WORK TO BE COMPLETED
Restate word for word every line from the one containing "module real_jpeg_28180_n_5 (n_4, n_0, n_1, n_2, n_3, n_5);" to the last line of the records below.

━━━━━ PROVIDED ENTRIES

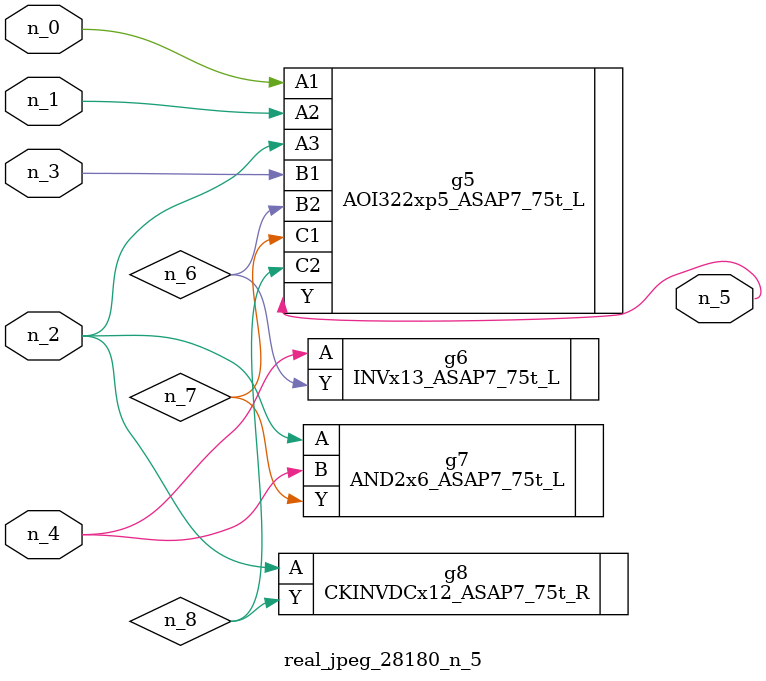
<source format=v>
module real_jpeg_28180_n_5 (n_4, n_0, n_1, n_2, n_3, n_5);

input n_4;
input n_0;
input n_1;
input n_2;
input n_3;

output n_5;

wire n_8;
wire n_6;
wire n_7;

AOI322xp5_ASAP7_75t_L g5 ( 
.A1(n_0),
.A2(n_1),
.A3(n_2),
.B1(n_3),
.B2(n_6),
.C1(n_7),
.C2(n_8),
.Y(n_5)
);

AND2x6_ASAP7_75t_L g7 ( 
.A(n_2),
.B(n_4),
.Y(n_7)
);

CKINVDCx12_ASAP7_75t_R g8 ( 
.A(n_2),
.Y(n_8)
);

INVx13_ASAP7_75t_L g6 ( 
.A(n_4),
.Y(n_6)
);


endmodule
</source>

━━━━━━━━━━

SOLUTION TO THE PROBLEM
module real_jpeg_28180_n_5 (n_4, n_0, n_1, n_2, n_3, n_5);

input n_4;
input n_0;
input n_1;
input n_2;
input n_3;

output n_5;

wire n_8;
wire n_6;
wire n_7;

AOI322xp5_ASAP7_75t_L g5 ( 
.A1(n_0),
.A2(n_1),
.A3(n_2),
.B1(n_3),
.B2(n_6),
.C1(n_7),
.C2(n_8),
.Y(n_5)
);

AND2x6_ASAP7_75t_L g7 ( 
.A(n_2),
.B(n_4),
.Y(n_7)
);

CKINVDCx12_ASAP7_75t_R g8 ( 
.A(n_2),
.Y(n_8)
);

INVx13_ASAP7_75t_L g6 ( 
.A(n_4),
.Y(n_6)
);


endmodule
</source>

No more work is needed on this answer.